Julie Gallagher, Supermarket News

March 16, 2009

Creditors owed money by the Peanut Corp. of America were scheduled to convene last Thursday for the start of the peanut processor's Chapter 7 bankruptcy proceedings. As part of what experts estimate could be a yearlong process, PCA's assets will be identified, converted to cash and distributed.

Among those with their hands out are several Whole Foods Markets, which sold bulk nuts that came from PCA, and Orchard Valley Harvest, which processed the private-label peanuts used in self-serve peanut grinders at Safeway's “Nut Huts.”

These companies shouldn't be holding their breath, though, since, in the eyes of the court, secured creditors — such as those with liens against the company — take priority over the likes of Whole Foods and Orchard Valley Harvest, who've been relegated to the unsecured, non-priority claims file. Experts estimate that there'll be little, if any, money left for companies like these.

But no worries for PCA. More than 3,400 tainted products, 638 victims and nine deaths later, the company that knowingly shipped tainted product, according to the FDA, is still putting its needs first. It's set aside $100,000 for legal representation for the criminal case launched against it by the FBI, said published reports.
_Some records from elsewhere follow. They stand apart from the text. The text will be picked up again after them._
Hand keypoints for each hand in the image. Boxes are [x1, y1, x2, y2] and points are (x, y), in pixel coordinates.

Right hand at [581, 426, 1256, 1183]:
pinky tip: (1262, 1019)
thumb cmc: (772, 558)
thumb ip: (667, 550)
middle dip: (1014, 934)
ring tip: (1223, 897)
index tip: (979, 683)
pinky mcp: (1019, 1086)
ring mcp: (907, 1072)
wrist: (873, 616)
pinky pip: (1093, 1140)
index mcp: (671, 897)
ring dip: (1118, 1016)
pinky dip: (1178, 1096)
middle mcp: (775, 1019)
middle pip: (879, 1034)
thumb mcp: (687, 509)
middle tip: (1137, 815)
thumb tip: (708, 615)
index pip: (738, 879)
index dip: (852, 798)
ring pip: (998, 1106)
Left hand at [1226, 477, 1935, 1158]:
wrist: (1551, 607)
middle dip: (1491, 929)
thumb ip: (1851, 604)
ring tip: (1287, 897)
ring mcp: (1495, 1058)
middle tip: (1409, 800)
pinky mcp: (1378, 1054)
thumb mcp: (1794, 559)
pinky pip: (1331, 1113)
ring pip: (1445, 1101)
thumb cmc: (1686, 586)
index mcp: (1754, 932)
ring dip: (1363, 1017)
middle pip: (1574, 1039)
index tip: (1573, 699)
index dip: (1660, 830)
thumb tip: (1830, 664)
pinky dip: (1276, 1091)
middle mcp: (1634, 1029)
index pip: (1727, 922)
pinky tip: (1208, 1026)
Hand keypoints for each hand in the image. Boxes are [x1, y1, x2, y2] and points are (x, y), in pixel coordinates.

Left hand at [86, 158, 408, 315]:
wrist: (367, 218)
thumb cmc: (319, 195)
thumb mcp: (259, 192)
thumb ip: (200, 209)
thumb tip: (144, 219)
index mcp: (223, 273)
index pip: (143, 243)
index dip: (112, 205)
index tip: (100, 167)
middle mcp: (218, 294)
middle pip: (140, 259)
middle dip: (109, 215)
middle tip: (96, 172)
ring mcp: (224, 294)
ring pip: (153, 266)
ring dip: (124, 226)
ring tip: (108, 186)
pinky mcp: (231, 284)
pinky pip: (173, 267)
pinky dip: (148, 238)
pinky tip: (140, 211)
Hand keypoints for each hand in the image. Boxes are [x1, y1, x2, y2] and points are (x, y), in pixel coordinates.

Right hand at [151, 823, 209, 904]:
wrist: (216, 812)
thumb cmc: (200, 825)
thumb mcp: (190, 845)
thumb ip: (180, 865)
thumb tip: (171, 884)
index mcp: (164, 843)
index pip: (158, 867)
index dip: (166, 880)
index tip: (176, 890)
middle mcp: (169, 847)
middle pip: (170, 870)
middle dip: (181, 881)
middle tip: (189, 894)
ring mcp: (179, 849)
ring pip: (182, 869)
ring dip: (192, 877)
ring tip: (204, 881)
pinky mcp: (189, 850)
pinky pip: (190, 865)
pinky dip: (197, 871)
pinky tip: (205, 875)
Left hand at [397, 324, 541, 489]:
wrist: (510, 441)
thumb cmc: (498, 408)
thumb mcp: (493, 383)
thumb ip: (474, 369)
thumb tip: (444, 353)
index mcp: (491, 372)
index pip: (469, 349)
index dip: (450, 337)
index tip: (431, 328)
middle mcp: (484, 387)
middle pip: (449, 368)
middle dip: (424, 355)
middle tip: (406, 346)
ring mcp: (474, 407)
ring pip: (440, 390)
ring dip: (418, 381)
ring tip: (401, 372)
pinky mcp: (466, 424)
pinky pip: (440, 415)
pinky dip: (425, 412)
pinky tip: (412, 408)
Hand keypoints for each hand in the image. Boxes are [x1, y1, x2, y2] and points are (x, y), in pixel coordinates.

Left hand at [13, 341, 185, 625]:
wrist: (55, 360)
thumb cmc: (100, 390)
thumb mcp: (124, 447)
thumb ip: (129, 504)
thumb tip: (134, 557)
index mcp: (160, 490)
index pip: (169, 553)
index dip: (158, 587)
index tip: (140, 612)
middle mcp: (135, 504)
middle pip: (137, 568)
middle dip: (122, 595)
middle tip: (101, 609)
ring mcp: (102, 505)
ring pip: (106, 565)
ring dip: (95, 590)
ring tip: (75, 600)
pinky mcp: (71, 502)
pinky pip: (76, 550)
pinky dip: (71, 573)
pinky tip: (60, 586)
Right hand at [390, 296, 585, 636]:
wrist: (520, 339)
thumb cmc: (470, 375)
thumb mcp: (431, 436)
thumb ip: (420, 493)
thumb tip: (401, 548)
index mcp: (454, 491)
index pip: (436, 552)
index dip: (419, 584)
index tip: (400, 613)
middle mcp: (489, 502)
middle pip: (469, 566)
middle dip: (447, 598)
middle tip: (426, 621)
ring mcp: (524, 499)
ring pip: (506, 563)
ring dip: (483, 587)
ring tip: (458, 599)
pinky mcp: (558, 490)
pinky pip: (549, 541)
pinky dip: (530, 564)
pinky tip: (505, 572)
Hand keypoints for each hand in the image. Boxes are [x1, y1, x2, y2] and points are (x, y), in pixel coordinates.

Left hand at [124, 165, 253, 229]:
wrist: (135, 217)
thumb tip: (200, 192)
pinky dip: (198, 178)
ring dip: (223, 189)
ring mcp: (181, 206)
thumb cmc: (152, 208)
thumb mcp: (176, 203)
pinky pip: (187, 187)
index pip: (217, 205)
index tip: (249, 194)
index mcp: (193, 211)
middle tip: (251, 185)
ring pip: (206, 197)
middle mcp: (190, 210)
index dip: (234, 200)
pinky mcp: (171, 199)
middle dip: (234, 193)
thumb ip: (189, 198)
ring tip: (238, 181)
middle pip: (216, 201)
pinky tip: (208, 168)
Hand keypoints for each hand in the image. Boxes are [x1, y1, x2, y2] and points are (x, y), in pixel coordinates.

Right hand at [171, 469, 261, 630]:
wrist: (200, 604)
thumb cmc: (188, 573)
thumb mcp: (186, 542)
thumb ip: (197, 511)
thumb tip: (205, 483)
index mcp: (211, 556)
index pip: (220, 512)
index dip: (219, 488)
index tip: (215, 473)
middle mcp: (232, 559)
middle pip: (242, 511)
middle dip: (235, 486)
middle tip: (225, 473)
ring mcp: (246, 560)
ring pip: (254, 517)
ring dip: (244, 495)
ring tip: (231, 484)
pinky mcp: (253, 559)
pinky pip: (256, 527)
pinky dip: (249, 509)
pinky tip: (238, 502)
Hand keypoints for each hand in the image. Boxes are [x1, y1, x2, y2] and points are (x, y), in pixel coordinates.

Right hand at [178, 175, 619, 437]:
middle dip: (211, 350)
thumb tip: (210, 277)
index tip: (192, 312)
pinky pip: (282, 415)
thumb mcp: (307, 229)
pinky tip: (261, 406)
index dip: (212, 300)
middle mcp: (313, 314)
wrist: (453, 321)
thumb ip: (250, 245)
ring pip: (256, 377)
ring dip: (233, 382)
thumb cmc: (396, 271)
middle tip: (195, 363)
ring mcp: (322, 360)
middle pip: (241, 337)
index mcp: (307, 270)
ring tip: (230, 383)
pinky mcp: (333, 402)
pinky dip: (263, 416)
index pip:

But the real salt in the wounds of those who innocently distributed tainted product may be yet to come. That's because PCA's personal injury insurer has raised a very logical question about whether it should have to pay claims resulting from PCA's negligence. If the courts say no, manufacturers, distributors and even supermarkets that so diligently removed a seemingly endless list of items from their shelves could be on the hook for damages sought on behalf of the victims (click on "Chain Reaction" for the story).

That's because some states have what's called “chain of distribution liability,” personal injury attorney Bill Marler told me. It means that all members of the supply chain are held strictly liable to the victim. It's Marler's practice to go after the company that is the most at fault, but if need be, he'll work his way up the supply chain to help supplement damages sought.

As it stands, he's representing about 100 victims, 90 of which became ill after eating Kellogg's products. The remainder were either nursing home residents who became sick after eating King Nut peanut butter, or they've not yet pinpointed which of the peanut products they ate made them sick. Marler is suing Kellogg's and King Nut in addition to PCA, since PCA's personal injury policy of $12 million to $24 million will not cover all he's seeking.

If PCA's insurer is taken out of the equation, he'll have to move even further up the supply chain, beyond Kellogg's and King Nut.

“That could include grocery stores in certain states,” since they distributed product, Marler said.

The “holding out” theory of law could also come into play. It means that when a third party, such as a retailer, puts its name on a store-brand product, it's holding itself out to the consumer as its manufacturer.

“The label doesn't likely say ‘Was made for us by a really crappy company in Blakely, Ga.,’” Marler explained. “The consumer thinks they're buying the retailer's brand.”